→ TEXT BLOCK:
::::::::::
Skip to content

Surrogate Gradients

Spiking neurons use a discontinuous activation (a spike is emitted when the membrane voltage crosses a threshold). This discontinuity makes standard backpropagation through time (BPTT) impossible because the gradient of the spike function is zero almost everywhere.

Surrogate gradients solve this by replacing the true gradient with a smooth approximation during the backward pass.

Available Surrogates

btorch provides several surrogate gradient functions in btorch.models.surrogate:

Class Forward Backward
Sigmoid Heaviside Sigmoid derivative
ATan Heaviside Arc-tangent derivative
Triangle Heaviside Piecewise linear
Erf Heaviside Gaussian (error function) derivative

Usage

Most neuron constructors accept a surrogate_function argument:

from btorch.models.neurons import LIF
from btorch.models.surrogate import ATan

neuron = LIF(
    n_neuron=100,
    surrogate_function=ATan(),
)

If not specified, a sensible default (usually ATan) is used.

Choosing a Surrogate

  • ATan — Smooth, well-behaved gradients; good default for most tasks.
  • Sigmoid — Stronger gradient far from threshold; can help with very sparse activity.
  • Triangle — Computationally cheap; bounded support.
  • Erf — Very smooth; sometimes helps with optimization stability.

See the Neurons API for constructor details.
::::::::::
→ TASKS TO CARRY OUT:
A - Say whether each statement agrees with the surrogate gradients page, answering yes or no and quoting the words that decide it: (i) the Triangle surrogate uses a piecewise linear function in the backward pass; (ii) the Sigmoid surrogate is described as computationally cheap; (iii) when no surrogate_function is given, ATan is usually the default.
B - Reproduce the surrogate gradients page word for word, from "Choosing a Surrogate" to "for constructor details.".

→ DATASET EXTRACT:
::::::::::
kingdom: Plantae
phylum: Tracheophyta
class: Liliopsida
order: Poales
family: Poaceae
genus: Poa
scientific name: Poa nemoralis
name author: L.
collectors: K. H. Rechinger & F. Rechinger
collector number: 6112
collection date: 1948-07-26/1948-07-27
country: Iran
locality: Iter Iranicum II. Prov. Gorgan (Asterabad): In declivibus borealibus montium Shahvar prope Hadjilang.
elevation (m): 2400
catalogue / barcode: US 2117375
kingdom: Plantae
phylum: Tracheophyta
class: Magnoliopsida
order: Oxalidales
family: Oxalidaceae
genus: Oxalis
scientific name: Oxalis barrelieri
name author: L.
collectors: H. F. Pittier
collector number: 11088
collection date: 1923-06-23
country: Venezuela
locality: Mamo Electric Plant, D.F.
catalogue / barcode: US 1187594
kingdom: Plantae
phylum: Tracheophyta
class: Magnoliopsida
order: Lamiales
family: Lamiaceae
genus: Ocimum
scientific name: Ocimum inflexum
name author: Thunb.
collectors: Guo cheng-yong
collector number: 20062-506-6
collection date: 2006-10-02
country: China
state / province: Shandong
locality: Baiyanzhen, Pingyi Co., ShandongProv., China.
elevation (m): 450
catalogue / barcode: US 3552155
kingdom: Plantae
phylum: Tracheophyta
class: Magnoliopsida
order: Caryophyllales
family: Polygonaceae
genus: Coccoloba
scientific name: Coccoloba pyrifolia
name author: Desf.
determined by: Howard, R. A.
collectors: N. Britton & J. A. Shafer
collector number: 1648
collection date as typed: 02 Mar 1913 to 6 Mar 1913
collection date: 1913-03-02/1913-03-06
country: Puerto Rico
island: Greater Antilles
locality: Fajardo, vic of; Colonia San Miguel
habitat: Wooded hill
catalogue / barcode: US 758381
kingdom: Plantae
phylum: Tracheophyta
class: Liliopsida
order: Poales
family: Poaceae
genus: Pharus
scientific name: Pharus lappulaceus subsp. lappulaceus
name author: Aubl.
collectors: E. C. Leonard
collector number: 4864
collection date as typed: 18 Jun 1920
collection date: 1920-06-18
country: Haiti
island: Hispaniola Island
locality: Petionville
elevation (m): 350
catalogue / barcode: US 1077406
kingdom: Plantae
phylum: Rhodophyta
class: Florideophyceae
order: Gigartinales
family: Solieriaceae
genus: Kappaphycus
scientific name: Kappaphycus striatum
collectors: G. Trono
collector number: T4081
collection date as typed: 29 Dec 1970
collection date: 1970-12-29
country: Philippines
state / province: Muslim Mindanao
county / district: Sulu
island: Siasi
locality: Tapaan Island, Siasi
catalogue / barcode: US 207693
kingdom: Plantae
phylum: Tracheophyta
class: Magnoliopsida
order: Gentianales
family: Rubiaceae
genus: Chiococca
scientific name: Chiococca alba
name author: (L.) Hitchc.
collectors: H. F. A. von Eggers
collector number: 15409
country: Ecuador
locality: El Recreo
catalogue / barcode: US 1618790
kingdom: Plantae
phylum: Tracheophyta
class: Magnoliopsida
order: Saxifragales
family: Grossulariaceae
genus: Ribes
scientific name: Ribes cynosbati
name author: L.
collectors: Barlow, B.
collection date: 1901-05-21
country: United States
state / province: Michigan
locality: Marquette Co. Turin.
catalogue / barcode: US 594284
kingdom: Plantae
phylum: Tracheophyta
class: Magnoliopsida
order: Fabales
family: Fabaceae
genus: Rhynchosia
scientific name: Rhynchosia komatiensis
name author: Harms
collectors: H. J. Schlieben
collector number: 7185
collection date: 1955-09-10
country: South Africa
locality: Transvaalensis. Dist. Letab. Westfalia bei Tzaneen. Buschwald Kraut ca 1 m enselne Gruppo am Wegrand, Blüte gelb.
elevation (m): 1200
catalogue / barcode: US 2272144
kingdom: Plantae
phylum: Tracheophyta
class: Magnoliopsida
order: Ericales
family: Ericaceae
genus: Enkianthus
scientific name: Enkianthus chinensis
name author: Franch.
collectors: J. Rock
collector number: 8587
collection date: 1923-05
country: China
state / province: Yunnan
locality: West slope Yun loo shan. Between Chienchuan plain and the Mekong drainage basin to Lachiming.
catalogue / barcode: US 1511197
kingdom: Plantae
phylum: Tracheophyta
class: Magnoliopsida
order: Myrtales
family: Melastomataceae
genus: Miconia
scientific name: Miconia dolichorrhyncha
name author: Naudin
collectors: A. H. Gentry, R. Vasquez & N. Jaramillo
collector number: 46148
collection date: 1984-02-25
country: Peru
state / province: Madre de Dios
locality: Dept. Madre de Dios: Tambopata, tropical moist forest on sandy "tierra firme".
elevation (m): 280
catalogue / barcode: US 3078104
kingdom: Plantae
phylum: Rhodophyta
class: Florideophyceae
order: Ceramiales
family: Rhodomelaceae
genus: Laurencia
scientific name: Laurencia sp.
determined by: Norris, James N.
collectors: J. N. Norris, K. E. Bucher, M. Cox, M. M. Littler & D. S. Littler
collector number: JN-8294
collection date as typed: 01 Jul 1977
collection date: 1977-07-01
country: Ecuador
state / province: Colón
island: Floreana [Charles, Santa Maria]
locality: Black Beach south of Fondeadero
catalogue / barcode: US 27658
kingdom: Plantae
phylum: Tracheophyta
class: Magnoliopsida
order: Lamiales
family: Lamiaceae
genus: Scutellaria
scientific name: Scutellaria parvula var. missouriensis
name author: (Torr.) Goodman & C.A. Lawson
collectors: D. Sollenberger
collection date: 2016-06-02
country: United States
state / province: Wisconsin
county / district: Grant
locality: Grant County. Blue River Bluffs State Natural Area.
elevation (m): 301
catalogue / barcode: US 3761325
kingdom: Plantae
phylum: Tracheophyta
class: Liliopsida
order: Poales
::::::::::
→ ANSWER LIST:
A -
(i) Yes: "Triangle Heaviside Piecewise linear"
(ii) No: "Sigmoid — Stronger gradient far from threshold; can help with very sparse activity."
(iii) Yes: "If not specified, a sensible default (usually ATan) is used."

B -
Choosing a Surrogate

  • ATan — Smooth, well-behaved gradients; good default for most tasks.
  • Sigmoid — Stronger gradient far from threshold; can help with very sparse activity.
  • Triangle — Computationally cheap; bounded support.
  • Erf — Very smooth; sometimes helps with optimization stability.

See the Neurons API for constructor details.